A medida tem como base o Código de Defesa do Consumidor, o Estatuto do Idoso, a Constituição Federal e entendimento do Supremo Tribunal Federal (STF) – especialmente decisão que reconhece a atuação de optometristas na realização de exames de acuidade visual e prescrição de lentes corretivas, desde que respeitados os limites legais da profissão.
Entre os principais pontos da recomendação está a proibição imediata da abordagem de consumidores em vias públicas — prática conhecida como “pesca de clientes”. Segundo a secretária de Proteção e Defesa do Consumidor, Aline Cunha Martiolli, esse tipo de ação gera constrangimento e caracteriza concorrência desleal, ferindo princípios básicos das relações de consumo.
Outro aspecto é o combate à “venda casada”. O Procon orienta que óticas não podem manter ou custear consultórios médicos ou de optometria vinculados ao estabelecimento, nem direcionar consumidores a profissionais específicos. A prática, além de abusiva, compromete a liberdade de escolha do consumidor.
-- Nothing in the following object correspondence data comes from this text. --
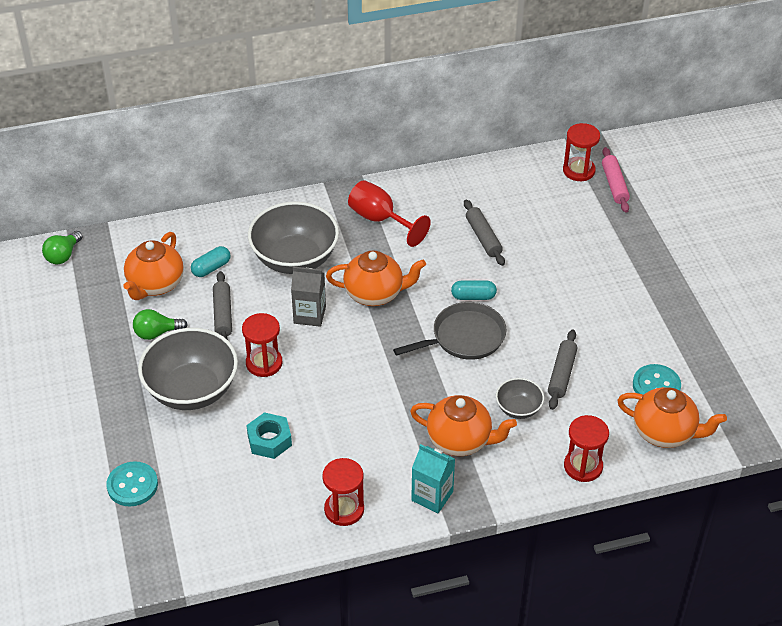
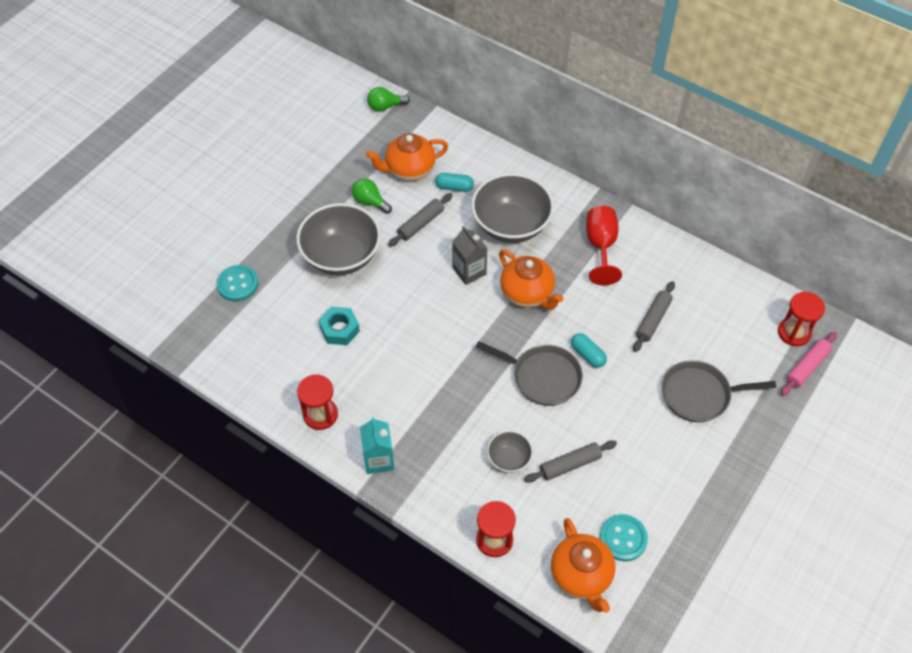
camera: 50 degrees right, 10 degrees up
(264, 363) = (401, 277): red hourglass -> none
(460, 440) = (444, 442): orange teapot -> none
(577, 258) = (699, 395): none -> grey pan

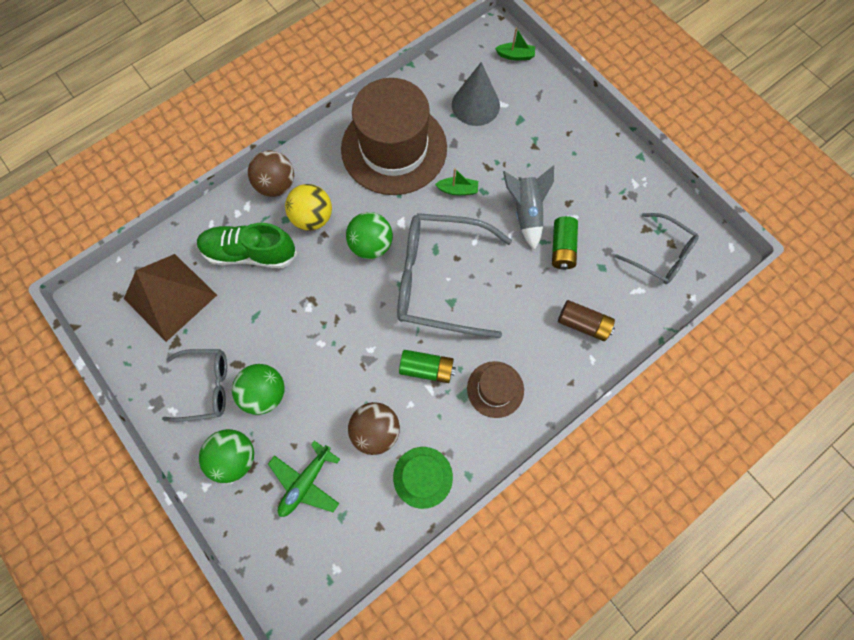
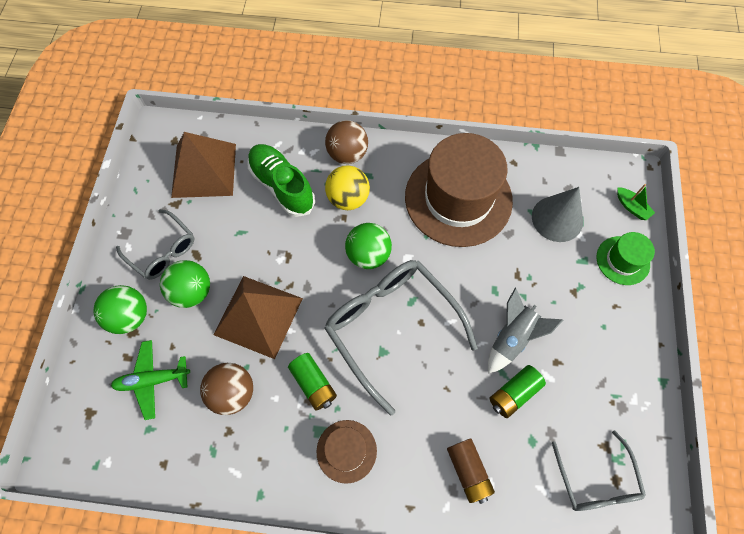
camera: 45 degrees right, 5 degrees down
(336, 362) = (258, 316): none -> brown pyramid
(423, 477) = (228, 461): green hat -> green hat (622, 260)
(458, 190) = (475, 271): green boat -> none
A recomendação proíbe ainda a oferta de “exames de vista gratuitos” atrelados à venda de produtos, considerada publicidade enganosa. “Esse tipo de estratégia induz o consumidor ao erro, ao mascarar o real custo do serviço”, comenta a secretária, que reforça a obrigatoriedade de transparência nas informações prestadas ao consumidor, exigindo clareza quanto a preços, características e origem dos produtos.
Além disso, as empresas estão proibidas de reter prescrições médicas ou de optometristas apresentadas pelos clientes, devendo garantir que o consumidor possa realizar orçamentos em diferentes estabelecimentos.
Aline Cunha destaca que a recomendação tem caráter educativo, mas o descumprimento pode resultar em sanções. “Caso as orientações não sejam seguidas, o Procon poderá instaurar processo administrativo, além de encaminhar o caso ao Ministério Público do Paraná para as medidas cabíveis”, afirmou.